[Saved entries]
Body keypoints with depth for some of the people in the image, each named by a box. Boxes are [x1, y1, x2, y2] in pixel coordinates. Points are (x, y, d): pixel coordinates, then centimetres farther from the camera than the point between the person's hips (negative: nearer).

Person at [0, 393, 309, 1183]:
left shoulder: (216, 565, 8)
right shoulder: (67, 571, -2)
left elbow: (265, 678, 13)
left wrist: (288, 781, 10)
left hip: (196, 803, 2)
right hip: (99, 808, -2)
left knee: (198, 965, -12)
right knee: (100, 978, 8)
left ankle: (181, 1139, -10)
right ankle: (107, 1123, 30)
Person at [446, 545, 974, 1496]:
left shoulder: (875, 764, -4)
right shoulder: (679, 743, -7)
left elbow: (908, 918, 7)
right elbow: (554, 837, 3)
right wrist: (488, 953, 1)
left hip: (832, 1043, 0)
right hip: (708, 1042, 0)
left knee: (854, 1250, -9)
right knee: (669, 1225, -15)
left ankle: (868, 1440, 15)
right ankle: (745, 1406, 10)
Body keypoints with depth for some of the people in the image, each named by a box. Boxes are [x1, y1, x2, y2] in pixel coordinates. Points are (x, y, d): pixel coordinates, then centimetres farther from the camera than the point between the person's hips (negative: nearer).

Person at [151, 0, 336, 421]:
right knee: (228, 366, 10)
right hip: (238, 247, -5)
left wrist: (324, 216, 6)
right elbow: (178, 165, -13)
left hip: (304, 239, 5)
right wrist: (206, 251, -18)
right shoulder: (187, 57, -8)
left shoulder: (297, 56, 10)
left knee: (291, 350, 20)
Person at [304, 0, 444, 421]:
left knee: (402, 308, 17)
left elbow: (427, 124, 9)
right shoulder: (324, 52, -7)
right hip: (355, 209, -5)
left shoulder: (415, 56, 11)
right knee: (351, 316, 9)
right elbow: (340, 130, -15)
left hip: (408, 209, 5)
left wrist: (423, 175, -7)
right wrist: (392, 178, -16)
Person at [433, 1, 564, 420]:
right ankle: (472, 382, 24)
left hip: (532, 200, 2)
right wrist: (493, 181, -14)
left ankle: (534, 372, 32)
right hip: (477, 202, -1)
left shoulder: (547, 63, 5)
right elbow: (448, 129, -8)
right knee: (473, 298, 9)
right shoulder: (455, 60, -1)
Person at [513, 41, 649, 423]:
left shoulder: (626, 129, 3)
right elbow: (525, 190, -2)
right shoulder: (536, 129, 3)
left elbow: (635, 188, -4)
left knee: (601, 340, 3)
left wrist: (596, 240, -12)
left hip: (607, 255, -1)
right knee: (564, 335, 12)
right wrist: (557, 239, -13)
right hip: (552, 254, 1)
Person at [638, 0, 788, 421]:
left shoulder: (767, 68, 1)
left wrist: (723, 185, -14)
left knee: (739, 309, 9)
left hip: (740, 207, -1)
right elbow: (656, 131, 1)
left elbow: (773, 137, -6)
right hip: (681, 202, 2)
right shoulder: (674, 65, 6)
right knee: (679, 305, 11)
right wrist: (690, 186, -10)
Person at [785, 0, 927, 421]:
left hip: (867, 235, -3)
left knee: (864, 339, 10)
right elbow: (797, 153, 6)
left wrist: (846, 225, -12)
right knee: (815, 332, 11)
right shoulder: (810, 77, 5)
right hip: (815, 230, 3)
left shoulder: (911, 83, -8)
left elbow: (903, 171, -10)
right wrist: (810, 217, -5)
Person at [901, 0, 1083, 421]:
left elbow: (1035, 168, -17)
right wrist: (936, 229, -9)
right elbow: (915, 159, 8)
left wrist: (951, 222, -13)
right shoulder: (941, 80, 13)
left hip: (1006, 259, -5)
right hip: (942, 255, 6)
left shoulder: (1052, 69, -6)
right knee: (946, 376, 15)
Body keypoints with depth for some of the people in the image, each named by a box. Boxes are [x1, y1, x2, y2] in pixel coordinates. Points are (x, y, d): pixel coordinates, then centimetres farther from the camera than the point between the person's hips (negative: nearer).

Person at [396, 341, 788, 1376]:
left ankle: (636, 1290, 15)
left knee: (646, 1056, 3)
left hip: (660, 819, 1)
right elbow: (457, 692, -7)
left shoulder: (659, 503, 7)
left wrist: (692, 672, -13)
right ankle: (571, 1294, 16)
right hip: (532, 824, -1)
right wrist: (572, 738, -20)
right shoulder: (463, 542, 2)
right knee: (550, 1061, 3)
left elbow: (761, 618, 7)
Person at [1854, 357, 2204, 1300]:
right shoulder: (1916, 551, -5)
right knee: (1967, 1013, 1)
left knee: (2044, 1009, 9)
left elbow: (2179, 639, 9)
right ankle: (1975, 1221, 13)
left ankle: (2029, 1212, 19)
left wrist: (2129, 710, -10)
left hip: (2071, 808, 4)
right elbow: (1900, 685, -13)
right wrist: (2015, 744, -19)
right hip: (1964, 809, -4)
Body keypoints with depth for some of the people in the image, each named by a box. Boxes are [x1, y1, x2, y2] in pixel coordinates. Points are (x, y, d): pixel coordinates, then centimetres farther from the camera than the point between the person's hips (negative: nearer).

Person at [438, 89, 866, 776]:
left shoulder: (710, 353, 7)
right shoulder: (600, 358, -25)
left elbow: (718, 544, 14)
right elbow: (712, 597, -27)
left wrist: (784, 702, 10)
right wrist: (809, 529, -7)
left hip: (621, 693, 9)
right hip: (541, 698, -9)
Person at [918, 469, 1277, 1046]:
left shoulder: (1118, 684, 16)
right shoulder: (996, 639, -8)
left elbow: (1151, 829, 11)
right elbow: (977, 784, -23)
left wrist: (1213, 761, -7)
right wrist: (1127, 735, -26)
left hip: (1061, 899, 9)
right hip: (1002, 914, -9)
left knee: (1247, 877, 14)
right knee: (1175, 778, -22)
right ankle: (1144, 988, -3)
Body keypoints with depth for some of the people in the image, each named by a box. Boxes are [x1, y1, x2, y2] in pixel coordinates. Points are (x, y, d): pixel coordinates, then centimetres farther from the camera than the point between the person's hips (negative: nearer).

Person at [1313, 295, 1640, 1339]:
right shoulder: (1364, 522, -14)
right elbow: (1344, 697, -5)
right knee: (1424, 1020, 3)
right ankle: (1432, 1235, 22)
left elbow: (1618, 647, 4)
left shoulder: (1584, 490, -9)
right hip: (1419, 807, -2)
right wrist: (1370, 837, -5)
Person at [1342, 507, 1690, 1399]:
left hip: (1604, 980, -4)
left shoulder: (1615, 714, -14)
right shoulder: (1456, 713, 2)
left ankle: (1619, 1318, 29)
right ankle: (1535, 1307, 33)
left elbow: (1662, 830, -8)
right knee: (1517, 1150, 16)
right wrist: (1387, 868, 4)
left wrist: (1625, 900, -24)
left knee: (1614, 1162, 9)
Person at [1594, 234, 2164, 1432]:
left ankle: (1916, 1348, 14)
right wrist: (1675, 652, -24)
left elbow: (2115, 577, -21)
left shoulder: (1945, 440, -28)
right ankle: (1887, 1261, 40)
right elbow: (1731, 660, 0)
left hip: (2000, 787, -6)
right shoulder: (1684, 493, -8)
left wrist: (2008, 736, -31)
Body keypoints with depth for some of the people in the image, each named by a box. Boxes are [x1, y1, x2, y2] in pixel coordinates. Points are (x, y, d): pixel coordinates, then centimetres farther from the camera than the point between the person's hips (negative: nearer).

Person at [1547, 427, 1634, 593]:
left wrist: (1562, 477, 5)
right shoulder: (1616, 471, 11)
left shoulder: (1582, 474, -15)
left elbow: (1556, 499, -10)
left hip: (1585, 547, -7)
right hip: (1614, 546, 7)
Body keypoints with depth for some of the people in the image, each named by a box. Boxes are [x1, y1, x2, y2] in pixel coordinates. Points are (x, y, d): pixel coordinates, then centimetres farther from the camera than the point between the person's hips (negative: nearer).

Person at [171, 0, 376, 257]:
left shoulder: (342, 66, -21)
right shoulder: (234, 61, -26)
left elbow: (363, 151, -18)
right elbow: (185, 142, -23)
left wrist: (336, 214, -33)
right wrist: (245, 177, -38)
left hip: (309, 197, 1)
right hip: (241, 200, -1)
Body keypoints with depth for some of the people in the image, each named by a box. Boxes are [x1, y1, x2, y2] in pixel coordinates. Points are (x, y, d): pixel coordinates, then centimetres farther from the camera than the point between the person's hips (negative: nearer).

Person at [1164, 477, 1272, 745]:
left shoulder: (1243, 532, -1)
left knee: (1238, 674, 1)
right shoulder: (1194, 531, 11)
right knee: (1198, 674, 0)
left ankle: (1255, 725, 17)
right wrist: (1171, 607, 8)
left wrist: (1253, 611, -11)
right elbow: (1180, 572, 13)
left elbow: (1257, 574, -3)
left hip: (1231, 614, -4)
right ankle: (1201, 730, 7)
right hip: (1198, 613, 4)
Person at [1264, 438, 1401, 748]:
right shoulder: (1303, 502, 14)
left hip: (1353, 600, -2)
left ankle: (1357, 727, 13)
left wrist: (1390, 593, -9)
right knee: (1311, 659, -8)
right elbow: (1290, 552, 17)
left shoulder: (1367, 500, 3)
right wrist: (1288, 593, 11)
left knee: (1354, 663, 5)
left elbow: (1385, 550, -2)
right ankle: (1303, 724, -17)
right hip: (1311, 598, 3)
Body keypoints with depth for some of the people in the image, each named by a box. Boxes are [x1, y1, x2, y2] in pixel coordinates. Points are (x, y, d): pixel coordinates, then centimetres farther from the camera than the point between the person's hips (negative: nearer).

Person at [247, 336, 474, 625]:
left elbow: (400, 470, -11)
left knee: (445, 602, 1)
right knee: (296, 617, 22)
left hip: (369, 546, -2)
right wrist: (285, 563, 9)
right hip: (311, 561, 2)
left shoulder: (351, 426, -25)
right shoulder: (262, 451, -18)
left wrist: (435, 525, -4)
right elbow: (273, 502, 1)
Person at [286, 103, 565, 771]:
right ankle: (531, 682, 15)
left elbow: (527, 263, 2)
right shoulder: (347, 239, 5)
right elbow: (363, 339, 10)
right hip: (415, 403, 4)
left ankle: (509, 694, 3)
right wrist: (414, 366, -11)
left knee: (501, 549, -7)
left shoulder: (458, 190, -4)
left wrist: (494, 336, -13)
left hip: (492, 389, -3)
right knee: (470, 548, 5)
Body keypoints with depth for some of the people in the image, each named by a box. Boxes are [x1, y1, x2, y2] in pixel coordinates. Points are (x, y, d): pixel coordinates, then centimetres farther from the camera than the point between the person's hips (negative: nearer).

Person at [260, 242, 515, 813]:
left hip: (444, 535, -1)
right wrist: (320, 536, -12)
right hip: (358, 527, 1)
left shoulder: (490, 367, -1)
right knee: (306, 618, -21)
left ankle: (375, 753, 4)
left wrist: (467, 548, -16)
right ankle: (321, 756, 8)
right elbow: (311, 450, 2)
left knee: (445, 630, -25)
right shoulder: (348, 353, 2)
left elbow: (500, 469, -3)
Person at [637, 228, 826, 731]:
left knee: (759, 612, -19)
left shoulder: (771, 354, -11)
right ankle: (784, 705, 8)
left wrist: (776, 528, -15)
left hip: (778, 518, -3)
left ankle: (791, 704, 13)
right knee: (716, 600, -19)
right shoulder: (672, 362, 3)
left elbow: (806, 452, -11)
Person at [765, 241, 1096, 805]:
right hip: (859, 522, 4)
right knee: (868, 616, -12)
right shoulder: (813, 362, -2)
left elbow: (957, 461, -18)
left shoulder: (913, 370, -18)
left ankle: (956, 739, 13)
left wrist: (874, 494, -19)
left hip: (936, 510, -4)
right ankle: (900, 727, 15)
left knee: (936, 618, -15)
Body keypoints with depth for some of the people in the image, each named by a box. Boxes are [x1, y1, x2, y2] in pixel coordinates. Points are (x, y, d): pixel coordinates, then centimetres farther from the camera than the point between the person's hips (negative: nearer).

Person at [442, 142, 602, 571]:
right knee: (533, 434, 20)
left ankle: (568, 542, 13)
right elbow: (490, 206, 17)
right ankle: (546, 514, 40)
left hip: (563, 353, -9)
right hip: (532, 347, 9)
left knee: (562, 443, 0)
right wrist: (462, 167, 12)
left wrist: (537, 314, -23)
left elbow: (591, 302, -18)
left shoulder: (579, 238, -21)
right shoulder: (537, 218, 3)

• **What this task involves**
Starting with the line that holds "right knee: (564, 335, 12)" and ending with the line that holds "right knee: (946, 376, 15)", retype every line in the data above exactly, and nothing else.

• **Task output**
right knee: (564, 335, 12)
right wrist: (557, 239, -13)
right hip: (552, 254, 1)
Person at [638, 0, 788, 421]:
left shoulder: (767, 68, 1)
left wrist: (723, 185, -14)
left knee: (739, 309, 9)
left hip: (740, 207, -1)
right elbow: (656, 131, 1)
left elbow: (773, 137, -6)
right hip: (681, 202, 2)
right shoulder: (674, 65, 6)
right knee: (679, 305, 11)
right wrist: (690, 186, -10)
Person at [785, 0, 927, 421]:
left hip: (867, 235, -3)
left knee: (864, 339, 10)
right elbow: (797, 153, 6)
left wrist: (846, 225, -12)
right knee: (815, 332, 11)
right shoulder: (810, 77, 5)
right hip: (815, 230, 3)
left shoulder: (911, 83, -8)
left elbow: (903, 171, -10)
right wrist: (810, 217, -5)
Person at [901, 0, 1083, 421]:
left elbow: (1035, 168, -17)
right wrist: (936, 229, -9)
right elbow: (915, 159, 8)
left wrist: (951, 222, -13)
right shoulder: (941, 80, 13)
left hip: (1006, 259, -5)
right hip: (942, 255, 6)
left shoulder: (1052, 69, -6)
right knee: (946, 376, 15)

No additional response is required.